━━━━━ BRANO SCELTO

Don Sciortino

di Don Sciortino

Don Antonio Sciortino è il direttore responsabile di Famiglia Cristiana. In questo blog affronterà le tematiche riguardanti la famiglia e le questioni sociali, dalla disoccupazione, all'immigrazione all’impegno dei cristiani.

 
12
giu

Don Gallo "prete scomodo"

Da sempre lettore della rivista apprezzo moltissimo gli editoriali di don Mazzi. Mai, però, sono rimasto così entusiasta come nell’occasione del ricordo di don Gallo. Una pagina stupenda, anche nella foto che lo ritrae con padre Alex Zanotelli. Due autentici “pazzi” per Gesù, come nella Chiesa ce ne vorrebbero tanti. A dire il vero, nelle missioni ce ne sono molti, ma i media non se ne occupano. E anche la Chiesa non vi dà un gran risalto. Non sono ben informato, ma mi pare che solo Famiglia Cristiana si occupi di questi preti. Soltanto sulla sua rivista troviamo articoli su questi preti o laici seriamente impegnati nell’aiutare la povera gente in ogni angolo del mondo! Spero tanto che papa Francesco, verso cui noi cattolici di base riponiamo tantissima fiducia e speranza, si accorga di questi “pazzi” per Dio e li additi come esempio autentico di Vangelo vissuto. Se non sbaglio, proprio san Francesco diceva: «Il Vangelo si diffonde anche senza la parola».

Antimo V.

Caro don Antonio, avete definito don Gallo profeta dei nostri tempi che «non potrà mai diventare santo dentro una Chiesa appiattita su comandamenti, precetti e codici». Mi scusi, ma la nostra fede non si fonda su ciò che Dio ha stabilito essere bene e male? Allora, com’è possibile che un sacerdote che ha agito in maniera manifesta contro i comandamenti di Dio e contro l’insegnamento della Chiesa possa essere così esaltato da alcuni cattolici? Che sia esaltato dai media laici mi pare normale, così strapperanno tanti applausi. Dove si trovi ora l’anima di don Gallo lo sa solo Dio, ma accostarlo in Paradiso a don Bosco (come avete scritto) è davvero stridente. Basta leggere cosa diceva don Bosco ai giovani circa la pericolosità del peccato mortale e di come fare il possibile per salvarsi l’anima.

Paolo G.

━━━━━━━━━━
━━━━━ DATI FORNITI

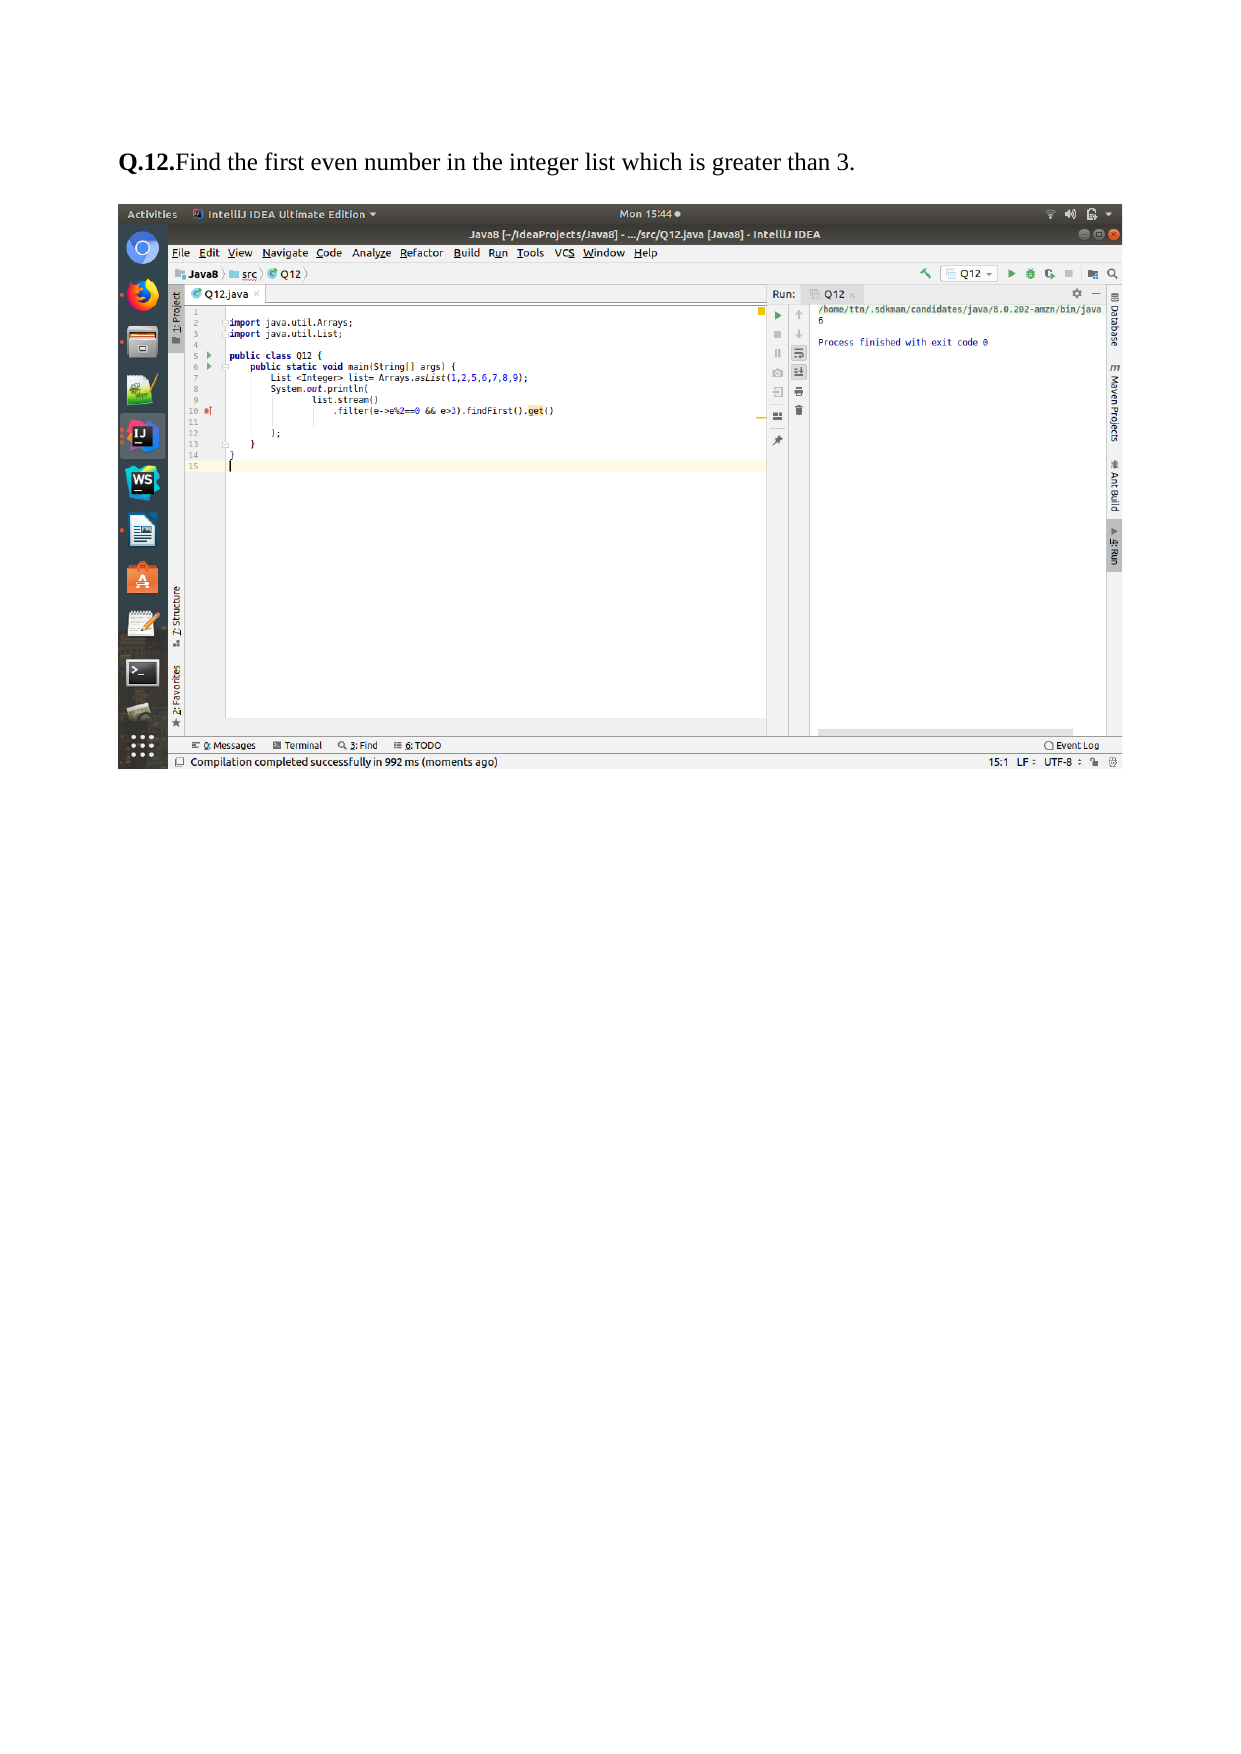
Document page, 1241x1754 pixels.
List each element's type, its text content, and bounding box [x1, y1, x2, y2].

text Q.12.Find the first even number in the integer list which is greater than 3. [118, 147, 1122, 176]
picture [118, 204, 1123, 769]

━━━━━━━━━━

## DA FARE
• 1. Rispondi a queste domande sul brano:
(a) Di quale rivista è direttore responsabile don Antonio Sciortino?
(b) Con chi è ritratto don Gallo nella foto citata?
(c) A chi è stato accostato don Gallo in Paradiso, secondo la seconda lettera?
• 2. Riscrivi la parte del brano che si apre con le parole contenenti "Caro don Antonio, avete" e si chiude con "per salvarsi l’anima.", rinominando "don Bosco" in "san Giovanni Bosco".
• 3. Elenca tutti i temi che, secondo il brano, saranno affrontati nel blog.
I dati sono materiale a sé, distinto dal brano.

## SOLUZIONI
• 1.
(a) Famiglia Cristiana.
(b) Con padre Alex Zanotelli.
(c) A don Bosco.

• 2.
Caro don Antonio, avete definito don Gallo profeta dei nostri tempi che «non potrà mai diventare santo dentro una Chiesa appiattita su comandamenti, precetti e codici». Mi scusi, ma la nostra fede non si fonda su ciò che Dio ha stabilito essere bene e male? Allora, com’è possibile che un sacerdote che ha agito in maniera manifesta contro i comandamenti di Dio e contro l’insegnamento della Chiesa possa essere così esaltato da alcuni cattolici? Che sia esaltato dai media laici mi pare normale, così strapperanno tanti applausi. Dove si trovi ora l’anima di don Gallo lo sa solo Dio, ma accostarlo in Paradiso a san Giovanni Bosco (come avete scritto) è davvero stridente. Basta leggere cosa diceva san Giovanni Bosco ai giovani circa la pericolosità del peccato mortale e di come fare il possibile per salvarsi l’anima.

• 3. la famiglia; le questioni sociali; la disoccupazione; l'immigrazione; l'impegno dei cristiani